Another ethical question that this story poses is whether or not a reporter has an obligation to prevent harm to those around them. The undercover journalists from the Sun-Times interacted with many women at the abortion clinics who were being misled and given false pregnancies. While they did not participate in the actual abortion procedures, they did have contact with the patients both before and after the operation. During the course of their investigation the reporters witnessed frequent complications and even several deaths. Did the reporters have an obligation to these women? Some would argue that the journalists should have done more to prevent harm. The Sun-Times had learned within the first few weeks of its investigation that these false abortions were indeed being performed and it could have turned the investigation over to the police at that point. This would have protected many of the innocent women who were needlessly harmed (and killed) during the following four months. However, others would argue that the need for evidence justifies the additional four months of investigative work. They reflect the utilitarian perspective and state that the harm done to a few results in the protection of the many.
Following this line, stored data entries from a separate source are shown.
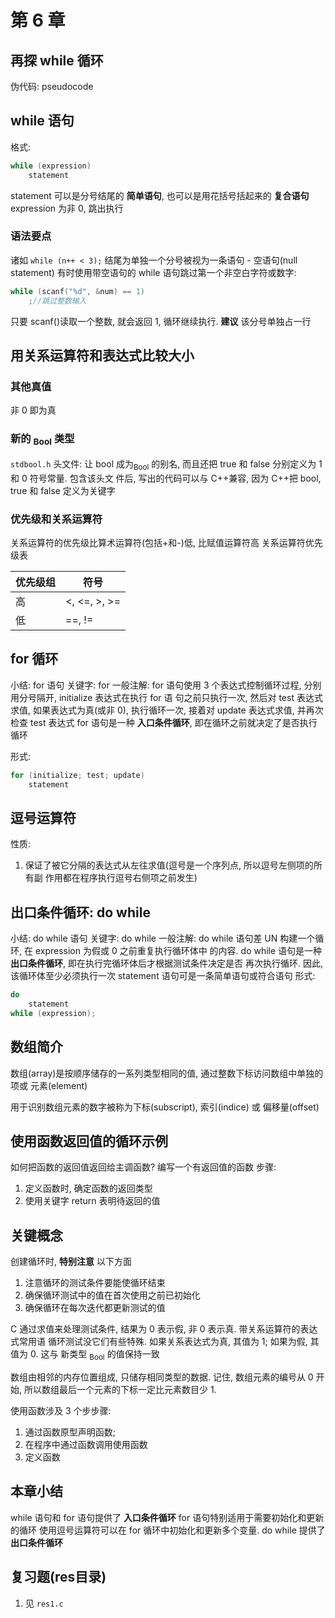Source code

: * 第 6 章

** 再探 while 循环
   伪代码: pseudocode

** while 语句
   格式:
   #+begin_src c
     while (expression)
         statement
   #+end_src
   statement 可以是分号结尾的 *简单语句*, 也可以是用花括号括起来的 *复合语句*
   expression 为非 0, 跳出执行

*** 语法要点
    诸如 ~while (n++ < 3);~ 结尾为单独一个分号被视为一条语句 - 空语句(null
    statement)
    有时使用带空语句的 while 语句跳过第一个非空白字符或数字:
    #+begin_src c
      while (scanf("%d", &num) == 1)
          ;//跳过整数输入
    #+end_src
    只要 scanf()读取一个整数, 就会返回 1, 循环继续执行.
    *建议* 该分号单独占一行

** 用关系运算符和表达式比较大小
*** 其他真值
    非 0 即为真

*** 新的 _Bool 类型
    ~stdbool.h~ 头文件:
    让 bool 成为_Bool 的别名, 而且还把 true 和 false 分别定义为 1 和 0 符号常量. 包含该头文
    件后, 写出的代码可以与 C++兼容, 因为 C++把 bool, true 和 false 定义为关键字

*** 优先级和关系运算符
    关系运算符的优先级比算术运算符(包括+和-)低, 比赋值运算符高
    关系运算符优先级表
    | 优先级组 | 符号         |
    |----------+--------------|
    | 高       | <, <=, >, >= |
    | 低       | ==, !=       |

** for 循环
   小结: for 语句
   关键字: for
   一般注解:
   for 语句使用 3 个表达式控制循环过程, 分别用分号隔开, initialize 表达式在执行 for 语
   句之前只执行一次, 然后对 test 表达式求值, 如果表达式为真(或非 0), 执行循环一次,
   接着对 update 表达式求值, 并再次检查 test 表达式
   for 语句是一种 *入口条件循环*, 即在循环之前就决定了是否执行循环
   
   形式:
   #+begin_src c
     for (initialize; test; update)
         statement
   #+end_src

** 逗号运算符
   性质: 
   1. 保证了被它分隔的表达式从左往求值(逗号是一个序列点, 所以逗号左侧项的所有副
      作用都在程序执行逗号右侧项之前发生)
   
** 出口条件循环: do while
   小结: do while 语句
   关键字: do while
   一般注解:
   do while 语句差 UN 构建一个循环, 在 expression 为假或 0 之前重复执行循环体中
   的内容.
   do while 语句是一种 *出口条件循环*, 即在执行完循环体后才根据测试条件决定是否
   再次执行循环. 因此, 该循环体至少必须执行一次
   statement 语句可是一条简单语句或符合语句
   形式:
   #+begin_src c
     do
         statement
     while (expression);
   #+end_src
   
** 数组简介
   数组(array)是按顺序储存的一系列类型相同的值, 通过整数下标访问数组中单独的项或
   元素(element)

   用于识别数组元素的数字被称为下标(subscript), 索引(indice) 或 偏移量(offset)

** 使用函数返回值的循环示例
   如何把函数的返回值返回给主调函数?
   编写一个有返回值的函数
   步骤:
   1. 定义函数时, 确定函数的返回类型
   2. 使用关键字 return 表明待返回的值

** 关键概念
   创建循环时, *特别注意* 以下方面
   1. 注意循环的测试条件要能使循环结束
   2. 确保循环测试中的值在首次使用之前已初始化
   3. 确保循环在每次迭代都更新测试的值

      
   C 通过求值来处理测试条件, 结果为 0 表示假, 非 0 表示真. 带关系运算符的表达式常用语
   循环测试没它们有些特殊. 如果关系表达式为真, 其值为 1; 如果为假, 其值为 0. 这与
   新类型 _Bool 的值保持一致

   数组由相邻的内存位置组成, 只储存相同类型的数据. 记住, 数组元素的编号从 0 开始,
   所以数组最后一个元素的下标一定比元素数目少 1.
      
   使用函数涉及 3 个步步骤:
   1. 通过函数原型声明函数;
   2. 在程序中通过函数调用使用函数
   3. 定义函数

** 本章小结
   while 语句和 for 语句提供了 *入口条件循环*
   for 语句特别适用于需要初始化和更新的循环
   使用逗号运算符可以在 for 循环中初始化和更新多个变量.
   do while 提供了 *出口条件循环*
** 复习题(res目录)
   1. 见 ~res1.c~
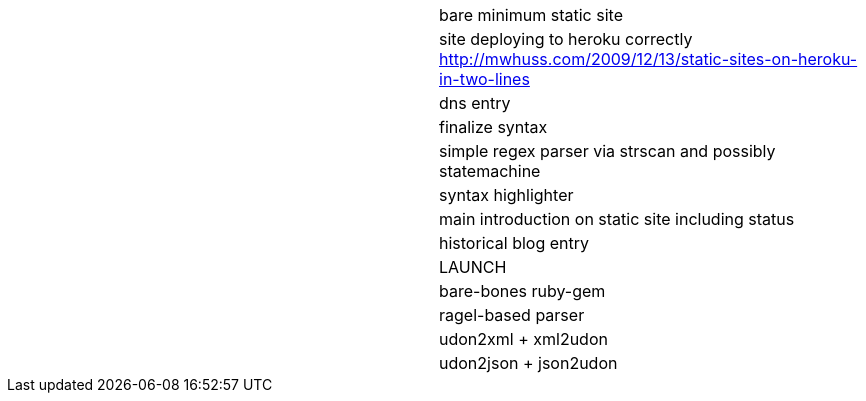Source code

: |===========================================================================
|  | bare minimum static site
|  | site deploying to heroku correctly http://mwhuss.com/2009/12/13/static-sites-on-heroku-in-two-lines
|  | dns entry
|  | finalize syntax
|  | simple regex parser via strscan and possibly statemachine
|  | syntax highlighter
|  | main introduction on static site including status
|  | historical blog entry
|  | LAUNCH
|  | bare-bones ruby-gem
|  | ragel-based parser
|  | udon2xml + xml2udon
|  | udon2json + json2udon
|===========================================================================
I also view this situation from a primarily utilitarian perspective. Although I feel that the journalists should not have illegally copied medical records and perhaps should have conducted a somewhat shorter investigation, in the end I believe that the ends justify the means. The Chicago Sun-Times reporters succeeded in uncovering a web of deceit and scandal that ultimately led to new laws to protect women in outpatient abortion clinics. Although I think that the investigation could have been more professional, in the end it resulted in greater protection for the most people.